[Start of section]
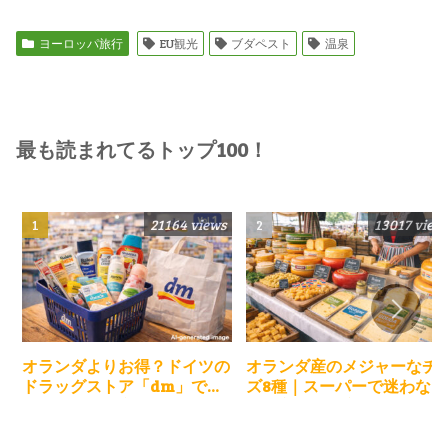
ヨーロッパ旅行
EU観光
ブダペスト
温泉
最も読まれてるトップ100！
21164 views
13017 view
オランダよりお得？ドイツの
オランダ産のメジャーなチ
ドラッグストア「dm」でお
ズ8種｜スーパーで迷わない
買い物＆購入商品のレビュー
選び方とお土産ガイド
[End of section]
## What to produce
A faithful, picture-free copy of the material is what this task asks for.

## Task response
ヨーロッパ旅行
EU観光
ブダペスト
温泉
最も読まれてるトップ100！
21164 views
13017 view
オランダよりお得？ドイツの
オランダ産のメジャーなチ
ドラッグストア「dm」でお
ズ8種｜スーパーで迷わない
買い物＆購入商品のレビュー
選び方とお土産ガイド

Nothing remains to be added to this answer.